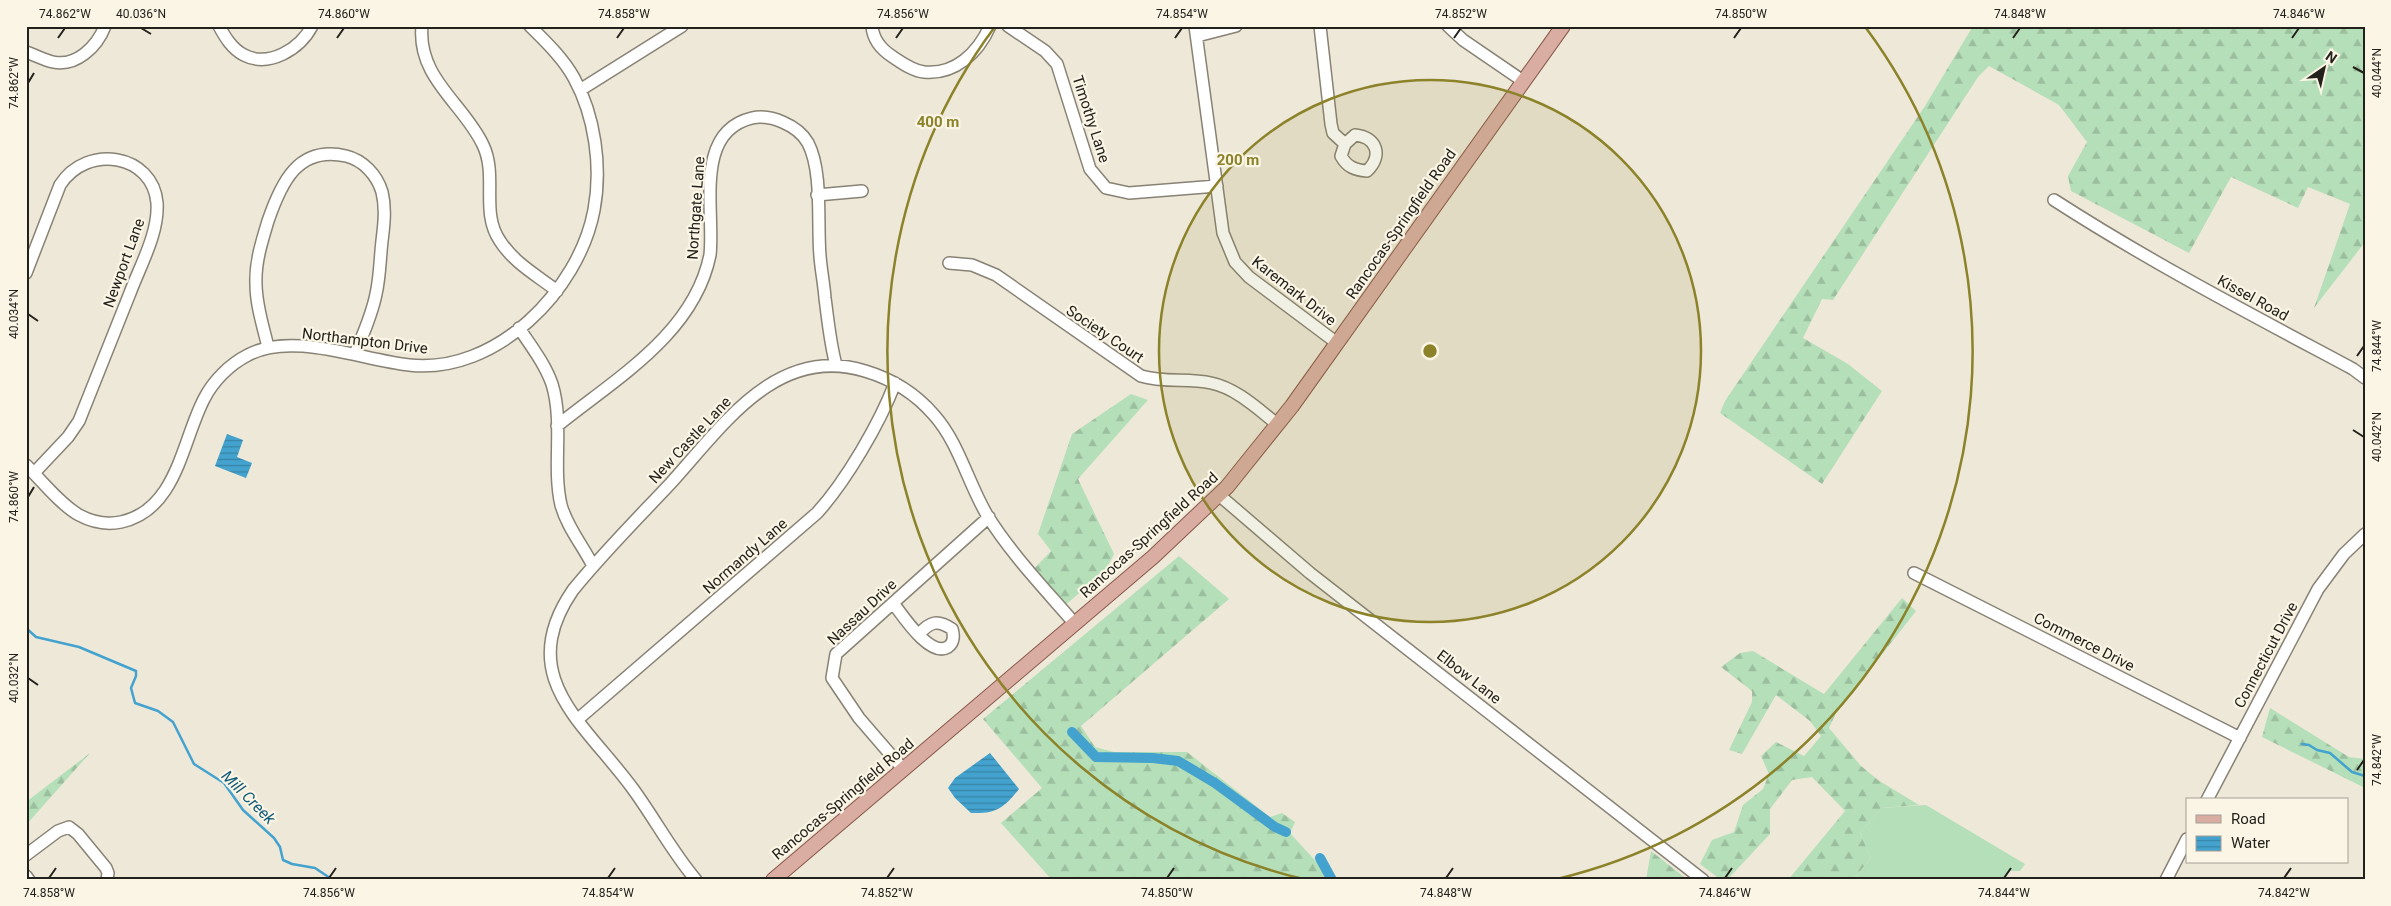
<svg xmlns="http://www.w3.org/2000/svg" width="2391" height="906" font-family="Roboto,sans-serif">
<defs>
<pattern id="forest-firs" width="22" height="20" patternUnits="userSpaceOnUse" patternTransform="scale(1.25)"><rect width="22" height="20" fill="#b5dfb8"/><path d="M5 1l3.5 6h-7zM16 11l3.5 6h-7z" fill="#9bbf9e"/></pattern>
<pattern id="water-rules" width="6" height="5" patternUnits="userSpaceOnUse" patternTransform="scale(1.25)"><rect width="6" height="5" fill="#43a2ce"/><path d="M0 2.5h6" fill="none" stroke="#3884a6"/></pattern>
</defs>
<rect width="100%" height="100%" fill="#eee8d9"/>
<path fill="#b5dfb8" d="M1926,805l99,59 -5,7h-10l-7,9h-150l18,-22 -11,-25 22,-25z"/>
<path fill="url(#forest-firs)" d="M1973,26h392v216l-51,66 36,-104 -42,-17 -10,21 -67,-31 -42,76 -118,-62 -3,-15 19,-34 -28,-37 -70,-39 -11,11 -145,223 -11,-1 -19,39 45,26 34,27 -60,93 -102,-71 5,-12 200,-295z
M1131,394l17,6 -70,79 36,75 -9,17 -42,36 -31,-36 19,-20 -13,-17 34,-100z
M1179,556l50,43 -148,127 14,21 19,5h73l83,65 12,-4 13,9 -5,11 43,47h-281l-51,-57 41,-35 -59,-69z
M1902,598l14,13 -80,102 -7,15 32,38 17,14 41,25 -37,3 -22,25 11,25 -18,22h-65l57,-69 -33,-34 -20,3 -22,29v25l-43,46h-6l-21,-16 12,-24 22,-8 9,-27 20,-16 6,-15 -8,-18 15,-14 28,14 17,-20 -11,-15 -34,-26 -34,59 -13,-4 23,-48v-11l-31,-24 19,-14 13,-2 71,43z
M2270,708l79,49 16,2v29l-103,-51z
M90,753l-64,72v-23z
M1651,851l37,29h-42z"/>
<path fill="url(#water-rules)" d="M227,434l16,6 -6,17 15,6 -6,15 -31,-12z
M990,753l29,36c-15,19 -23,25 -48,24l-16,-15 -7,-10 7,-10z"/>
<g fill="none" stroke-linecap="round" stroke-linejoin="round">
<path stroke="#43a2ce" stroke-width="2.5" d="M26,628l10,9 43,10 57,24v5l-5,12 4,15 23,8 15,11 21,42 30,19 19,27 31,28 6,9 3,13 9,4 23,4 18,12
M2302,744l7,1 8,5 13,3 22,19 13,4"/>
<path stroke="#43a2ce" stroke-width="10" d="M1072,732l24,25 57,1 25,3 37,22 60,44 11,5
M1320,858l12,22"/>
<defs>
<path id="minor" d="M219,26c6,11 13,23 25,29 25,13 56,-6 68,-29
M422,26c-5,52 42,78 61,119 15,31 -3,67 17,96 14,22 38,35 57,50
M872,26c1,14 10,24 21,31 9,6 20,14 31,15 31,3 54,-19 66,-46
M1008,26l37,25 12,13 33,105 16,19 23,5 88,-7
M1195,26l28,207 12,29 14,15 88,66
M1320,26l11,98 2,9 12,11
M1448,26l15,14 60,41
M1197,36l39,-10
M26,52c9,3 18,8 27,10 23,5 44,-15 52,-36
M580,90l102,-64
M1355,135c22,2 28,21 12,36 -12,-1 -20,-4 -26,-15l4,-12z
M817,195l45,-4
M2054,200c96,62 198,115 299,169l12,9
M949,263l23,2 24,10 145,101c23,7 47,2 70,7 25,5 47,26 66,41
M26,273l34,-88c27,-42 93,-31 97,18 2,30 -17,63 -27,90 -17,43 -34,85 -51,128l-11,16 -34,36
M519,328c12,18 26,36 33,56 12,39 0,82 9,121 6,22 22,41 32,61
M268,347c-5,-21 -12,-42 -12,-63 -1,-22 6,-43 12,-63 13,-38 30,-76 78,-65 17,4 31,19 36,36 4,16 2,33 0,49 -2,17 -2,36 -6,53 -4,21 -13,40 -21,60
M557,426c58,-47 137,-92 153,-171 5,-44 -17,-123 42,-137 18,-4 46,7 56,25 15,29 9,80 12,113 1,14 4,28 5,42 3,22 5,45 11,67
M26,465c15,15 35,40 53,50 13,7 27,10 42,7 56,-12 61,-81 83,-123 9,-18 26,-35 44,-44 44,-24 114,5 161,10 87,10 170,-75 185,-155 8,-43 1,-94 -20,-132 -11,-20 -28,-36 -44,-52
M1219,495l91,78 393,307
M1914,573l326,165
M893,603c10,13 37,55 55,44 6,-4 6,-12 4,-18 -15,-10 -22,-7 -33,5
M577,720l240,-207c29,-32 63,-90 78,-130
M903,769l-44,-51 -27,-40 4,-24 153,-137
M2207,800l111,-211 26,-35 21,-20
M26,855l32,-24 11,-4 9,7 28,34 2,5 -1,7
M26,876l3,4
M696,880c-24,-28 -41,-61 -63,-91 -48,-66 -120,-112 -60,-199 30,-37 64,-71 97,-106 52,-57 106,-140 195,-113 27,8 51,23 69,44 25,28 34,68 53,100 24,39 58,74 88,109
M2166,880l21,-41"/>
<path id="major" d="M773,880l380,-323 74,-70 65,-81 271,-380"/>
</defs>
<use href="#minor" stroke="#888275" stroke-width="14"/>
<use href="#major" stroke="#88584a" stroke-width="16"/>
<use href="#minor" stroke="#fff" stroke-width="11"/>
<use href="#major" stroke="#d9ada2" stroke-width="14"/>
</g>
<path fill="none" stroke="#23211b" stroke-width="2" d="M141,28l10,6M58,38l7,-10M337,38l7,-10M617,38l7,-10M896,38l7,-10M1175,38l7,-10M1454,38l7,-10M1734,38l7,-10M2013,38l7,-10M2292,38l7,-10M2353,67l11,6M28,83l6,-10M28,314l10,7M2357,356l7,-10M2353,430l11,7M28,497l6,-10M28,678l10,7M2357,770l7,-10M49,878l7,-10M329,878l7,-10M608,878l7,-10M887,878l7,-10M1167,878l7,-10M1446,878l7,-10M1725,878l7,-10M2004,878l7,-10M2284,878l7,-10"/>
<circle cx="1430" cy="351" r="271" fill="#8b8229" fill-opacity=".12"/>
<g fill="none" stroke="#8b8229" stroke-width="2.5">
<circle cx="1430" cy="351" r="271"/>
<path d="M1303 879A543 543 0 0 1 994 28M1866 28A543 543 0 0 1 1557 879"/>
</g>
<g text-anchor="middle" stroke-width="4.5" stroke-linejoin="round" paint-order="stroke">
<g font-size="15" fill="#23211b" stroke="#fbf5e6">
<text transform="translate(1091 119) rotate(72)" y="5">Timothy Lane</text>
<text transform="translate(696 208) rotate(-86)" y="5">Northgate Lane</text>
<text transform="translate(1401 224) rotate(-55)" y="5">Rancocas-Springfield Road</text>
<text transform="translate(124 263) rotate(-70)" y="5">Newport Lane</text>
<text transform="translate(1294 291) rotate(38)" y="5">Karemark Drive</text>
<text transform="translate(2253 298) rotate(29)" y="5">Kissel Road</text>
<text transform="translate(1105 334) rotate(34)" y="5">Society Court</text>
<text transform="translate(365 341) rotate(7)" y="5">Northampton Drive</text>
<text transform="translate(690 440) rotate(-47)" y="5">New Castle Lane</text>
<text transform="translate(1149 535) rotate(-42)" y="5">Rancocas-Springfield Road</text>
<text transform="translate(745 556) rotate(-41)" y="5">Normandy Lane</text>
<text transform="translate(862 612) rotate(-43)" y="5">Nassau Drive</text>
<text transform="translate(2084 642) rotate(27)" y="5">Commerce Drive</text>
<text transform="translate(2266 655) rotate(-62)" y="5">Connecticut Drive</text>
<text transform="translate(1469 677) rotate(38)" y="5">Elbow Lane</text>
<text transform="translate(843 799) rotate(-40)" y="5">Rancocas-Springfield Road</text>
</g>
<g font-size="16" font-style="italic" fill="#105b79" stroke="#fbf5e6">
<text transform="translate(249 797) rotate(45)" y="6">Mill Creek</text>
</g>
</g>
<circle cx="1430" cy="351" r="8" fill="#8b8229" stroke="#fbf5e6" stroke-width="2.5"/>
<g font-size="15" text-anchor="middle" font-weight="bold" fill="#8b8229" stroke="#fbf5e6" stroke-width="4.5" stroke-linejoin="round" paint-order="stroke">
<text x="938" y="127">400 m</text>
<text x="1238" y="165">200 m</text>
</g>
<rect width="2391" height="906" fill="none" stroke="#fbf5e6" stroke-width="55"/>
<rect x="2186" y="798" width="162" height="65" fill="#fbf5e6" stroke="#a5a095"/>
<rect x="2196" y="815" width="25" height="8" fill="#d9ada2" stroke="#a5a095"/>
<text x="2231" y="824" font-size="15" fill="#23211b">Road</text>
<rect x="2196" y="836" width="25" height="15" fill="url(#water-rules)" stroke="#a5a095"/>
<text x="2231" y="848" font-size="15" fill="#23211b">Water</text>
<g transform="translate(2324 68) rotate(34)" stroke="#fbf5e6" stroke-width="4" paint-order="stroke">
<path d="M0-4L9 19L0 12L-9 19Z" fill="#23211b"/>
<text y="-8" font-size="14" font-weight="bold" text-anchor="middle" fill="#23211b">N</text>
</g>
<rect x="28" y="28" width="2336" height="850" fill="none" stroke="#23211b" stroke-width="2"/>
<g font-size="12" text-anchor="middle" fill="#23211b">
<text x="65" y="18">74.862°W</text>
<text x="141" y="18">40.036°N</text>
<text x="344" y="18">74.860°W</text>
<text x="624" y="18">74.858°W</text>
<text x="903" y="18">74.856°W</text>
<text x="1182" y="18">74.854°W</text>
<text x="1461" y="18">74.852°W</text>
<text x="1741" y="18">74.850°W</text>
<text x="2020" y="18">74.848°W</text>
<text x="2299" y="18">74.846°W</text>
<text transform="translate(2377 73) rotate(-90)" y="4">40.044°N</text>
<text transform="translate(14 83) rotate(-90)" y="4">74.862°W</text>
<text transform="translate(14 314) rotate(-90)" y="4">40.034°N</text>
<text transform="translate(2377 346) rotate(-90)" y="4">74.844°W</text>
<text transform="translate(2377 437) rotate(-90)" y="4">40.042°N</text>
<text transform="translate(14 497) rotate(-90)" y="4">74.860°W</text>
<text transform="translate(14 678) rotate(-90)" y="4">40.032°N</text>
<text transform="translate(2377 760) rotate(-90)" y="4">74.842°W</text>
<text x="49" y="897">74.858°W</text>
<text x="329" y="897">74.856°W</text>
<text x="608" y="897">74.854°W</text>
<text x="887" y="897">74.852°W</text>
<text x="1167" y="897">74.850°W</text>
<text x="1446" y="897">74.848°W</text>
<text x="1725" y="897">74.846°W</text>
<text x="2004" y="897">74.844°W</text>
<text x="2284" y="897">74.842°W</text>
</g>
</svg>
◆ ◆ ◆ ◆
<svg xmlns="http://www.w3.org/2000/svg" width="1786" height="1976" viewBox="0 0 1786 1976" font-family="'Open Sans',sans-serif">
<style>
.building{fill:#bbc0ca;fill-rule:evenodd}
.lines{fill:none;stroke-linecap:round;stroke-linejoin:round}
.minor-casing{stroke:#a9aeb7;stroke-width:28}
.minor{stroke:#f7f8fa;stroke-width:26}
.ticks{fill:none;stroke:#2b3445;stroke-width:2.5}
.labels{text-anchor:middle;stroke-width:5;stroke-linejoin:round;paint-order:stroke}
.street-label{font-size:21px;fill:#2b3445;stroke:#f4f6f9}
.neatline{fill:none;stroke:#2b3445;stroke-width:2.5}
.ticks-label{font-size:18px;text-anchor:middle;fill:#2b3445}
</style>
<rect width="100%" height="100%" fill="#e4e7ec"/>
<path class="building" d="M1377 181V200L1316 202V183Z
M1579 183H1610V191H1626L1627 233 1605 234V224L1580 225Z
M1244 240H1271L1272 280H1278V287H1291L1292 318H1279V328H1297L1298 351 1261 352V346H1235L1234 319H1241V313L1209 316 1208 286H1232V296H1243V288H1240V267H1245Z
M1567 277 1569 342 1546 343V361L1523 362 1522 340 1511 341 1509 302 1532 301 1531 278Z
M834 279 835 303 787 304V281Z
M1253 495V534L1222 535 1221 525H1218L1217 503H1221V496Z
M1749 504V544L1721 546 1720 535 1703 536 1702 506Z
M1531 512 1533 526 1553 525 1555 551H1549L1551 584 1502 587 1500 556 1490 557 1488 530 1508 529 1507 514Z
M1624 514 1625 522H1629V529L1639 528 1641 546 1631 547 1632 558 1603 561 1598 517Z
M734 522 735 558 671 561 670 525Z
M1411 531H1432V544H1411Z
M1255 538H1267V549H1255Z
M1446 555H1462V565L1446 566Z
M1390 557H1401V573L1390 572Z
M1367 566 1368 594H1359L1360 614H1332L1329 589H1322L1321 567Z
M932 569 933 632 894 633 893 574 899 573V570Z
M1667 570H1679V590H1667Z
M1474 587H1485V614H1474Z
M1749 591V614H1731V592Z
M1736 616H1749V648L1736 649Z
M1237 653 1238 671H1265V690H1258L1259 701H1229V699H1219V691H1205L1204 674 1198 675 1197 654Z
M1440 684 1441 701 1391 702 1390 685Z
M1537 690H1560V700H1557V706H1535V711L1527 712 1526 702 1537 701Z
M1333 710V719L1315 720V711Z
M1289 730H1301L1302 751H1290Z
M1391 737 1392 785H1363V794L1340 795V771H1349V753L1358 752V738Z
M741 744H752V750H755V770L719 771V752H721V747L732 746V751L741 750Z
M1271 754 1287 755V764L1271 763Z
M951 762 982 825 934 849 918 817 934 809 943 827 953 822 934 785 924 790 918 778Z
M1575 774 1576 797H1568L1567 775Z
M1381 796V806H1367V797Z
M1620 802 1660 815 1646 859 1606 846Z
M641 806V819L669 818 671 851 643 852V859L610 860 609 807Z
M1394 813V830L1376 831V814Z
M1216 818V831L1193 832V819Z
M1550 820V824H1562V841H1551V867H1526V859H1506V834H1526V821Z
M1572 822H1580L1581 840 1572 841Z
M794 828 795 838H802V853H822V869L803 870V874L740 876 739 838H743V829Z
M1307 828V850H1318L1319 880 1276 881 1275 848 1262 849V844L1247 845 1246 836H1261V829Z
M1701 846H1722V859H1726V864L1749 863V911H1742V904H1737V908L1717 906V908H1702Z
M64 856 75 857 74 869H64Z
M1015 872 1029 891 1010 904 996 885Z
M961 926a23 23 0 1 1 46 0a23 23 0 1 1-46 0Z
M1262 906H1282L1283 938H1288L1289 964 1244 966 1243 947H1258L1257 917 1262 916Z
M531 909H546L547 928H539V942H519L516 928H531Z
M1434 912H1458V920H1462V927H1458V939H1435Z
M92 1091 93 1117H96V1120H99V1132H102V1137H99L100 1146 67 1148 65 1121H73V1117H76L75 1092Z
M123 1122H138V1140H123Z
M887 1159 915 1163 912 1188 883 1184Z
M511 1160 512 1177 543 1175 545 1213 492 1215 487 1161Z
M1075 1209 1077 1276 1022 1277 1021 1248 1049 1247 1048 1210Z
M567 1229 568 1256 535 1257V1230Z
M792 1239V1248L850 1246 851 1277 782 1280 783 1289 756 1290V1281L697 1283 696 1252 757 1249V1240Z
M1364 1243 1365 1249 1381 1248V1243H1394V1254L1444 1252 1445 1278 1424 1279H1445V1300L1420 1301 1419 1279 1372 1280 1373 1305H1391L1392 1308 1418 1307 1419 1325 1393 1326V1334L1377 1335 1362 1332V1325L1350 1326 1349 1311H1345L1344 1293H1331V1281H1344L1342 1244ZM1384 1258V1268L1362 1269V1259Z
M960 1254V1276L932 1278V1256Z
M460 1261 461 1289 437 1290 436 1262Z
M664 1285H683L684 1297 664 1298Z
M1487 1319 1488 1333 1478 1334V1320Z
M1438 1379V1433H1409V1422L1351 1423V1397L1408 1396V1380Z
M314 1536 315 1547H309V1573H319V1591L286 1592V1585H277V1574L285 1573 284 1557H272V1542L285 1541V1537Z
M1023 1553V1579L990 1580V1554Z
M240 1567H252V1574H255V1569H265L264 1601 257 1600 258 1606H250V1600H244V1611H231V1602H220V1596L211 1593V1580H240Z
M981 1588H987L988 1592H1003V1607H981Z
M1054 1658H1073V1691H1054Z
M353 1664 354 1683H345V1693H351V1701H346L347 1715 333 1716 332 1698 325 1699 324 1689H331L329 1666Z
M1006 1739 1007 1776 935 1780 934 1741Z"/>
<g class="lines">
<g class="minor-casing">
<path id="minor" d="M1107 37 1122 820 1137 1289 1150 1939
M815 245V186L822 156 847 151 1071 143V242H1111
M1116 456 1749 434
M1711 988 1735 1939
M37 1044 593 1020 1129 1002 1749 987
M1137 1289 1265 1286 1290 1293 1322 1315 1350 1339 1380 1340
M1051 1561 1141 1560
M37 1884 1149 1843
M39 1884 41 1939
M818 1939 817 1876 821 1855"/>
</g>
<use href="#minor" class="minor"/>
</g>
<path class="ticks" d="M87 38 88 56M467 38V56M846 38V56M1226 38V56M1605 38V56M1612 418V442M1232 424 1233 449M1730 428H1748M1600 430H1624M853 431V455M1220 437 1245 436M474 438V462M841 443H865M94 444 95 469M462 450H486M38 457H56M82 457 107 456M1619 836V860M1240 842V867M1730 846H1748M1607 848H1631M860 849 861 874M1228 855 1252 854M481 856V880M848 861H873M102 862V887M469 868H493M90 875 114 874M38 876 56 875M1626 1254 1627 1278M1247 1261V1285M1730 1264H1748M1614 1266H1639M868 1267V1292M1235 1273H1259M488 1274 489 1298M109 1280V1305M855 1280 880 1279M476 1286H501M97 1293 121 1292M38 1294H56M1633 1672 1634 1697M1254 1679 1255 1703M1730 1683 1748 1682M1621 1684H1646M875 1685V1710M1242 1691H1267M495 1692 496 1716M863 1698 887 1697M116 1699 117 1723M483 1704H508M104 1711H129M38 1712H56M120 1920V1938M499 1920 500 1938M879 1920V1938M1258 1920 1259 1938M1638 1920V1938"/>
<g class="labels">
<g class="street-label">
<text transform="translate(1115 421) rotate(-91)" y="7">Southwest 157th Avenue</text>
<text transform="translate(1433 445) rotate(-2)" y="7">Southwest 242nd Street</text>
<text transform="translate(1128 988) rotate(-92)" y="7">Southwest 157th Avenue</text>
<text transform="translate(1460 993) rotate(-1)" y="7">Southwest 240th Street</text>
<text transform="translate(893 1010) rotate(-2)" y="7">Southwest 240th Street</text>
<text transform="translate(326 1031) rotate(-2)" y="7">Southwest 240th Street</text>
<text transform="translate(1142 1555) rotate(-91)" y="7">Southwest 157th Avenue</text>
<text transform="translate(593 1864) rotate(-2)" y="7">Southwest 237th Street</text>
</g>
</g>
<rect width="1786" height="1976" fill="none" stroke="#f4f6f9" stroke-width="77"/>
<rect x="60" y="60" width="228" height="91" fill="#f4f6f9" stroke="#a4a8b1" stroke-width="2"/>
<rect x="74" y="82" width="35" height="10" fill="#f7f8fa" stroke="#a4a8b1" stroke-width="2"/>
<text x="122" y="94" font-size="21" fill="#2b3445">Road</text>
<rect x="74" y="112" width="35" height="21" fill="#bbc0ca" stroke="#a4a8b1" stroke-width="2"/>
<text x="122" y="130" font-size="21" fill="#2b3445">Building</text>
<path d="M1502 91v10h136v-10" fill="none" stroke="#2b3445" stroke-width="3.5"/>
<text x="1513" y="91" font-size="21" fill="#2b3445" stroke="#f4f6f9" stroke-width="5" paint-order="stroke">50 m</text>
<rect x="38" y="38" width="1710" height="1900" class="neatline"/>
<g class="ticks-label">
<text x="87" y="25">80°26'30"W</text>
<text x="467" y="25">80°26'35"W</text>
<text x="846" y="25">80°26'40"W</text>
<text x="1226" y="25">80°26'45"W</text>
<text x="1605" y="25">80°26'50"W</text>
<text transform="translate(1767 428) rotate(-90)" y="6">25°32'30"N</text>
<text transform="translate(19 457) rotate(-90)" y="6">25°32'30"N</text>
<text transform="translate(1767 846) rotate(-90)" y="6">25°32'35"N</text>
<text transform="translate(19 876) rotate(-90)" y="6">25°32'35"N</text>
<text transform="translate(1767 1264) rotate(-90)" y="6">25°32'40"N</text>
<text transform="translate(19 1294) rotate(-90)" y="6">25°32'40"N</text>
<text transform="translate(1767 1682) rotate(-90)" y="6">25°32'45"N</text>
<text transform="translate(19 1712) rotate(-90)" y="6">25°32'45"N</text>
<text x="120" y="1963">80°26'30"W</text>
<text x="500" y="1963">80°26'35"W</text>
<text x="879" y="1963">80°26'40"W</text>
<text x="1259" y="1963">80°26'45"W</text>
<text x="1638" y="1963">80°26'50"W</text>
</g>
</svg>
◆ ◆ ◆ ◆
> [REQUIRED ACTION]
Report how many lines of the entries above contain the word "linecap", giving the number by itself.

> [EXPECTED ANSWER]
2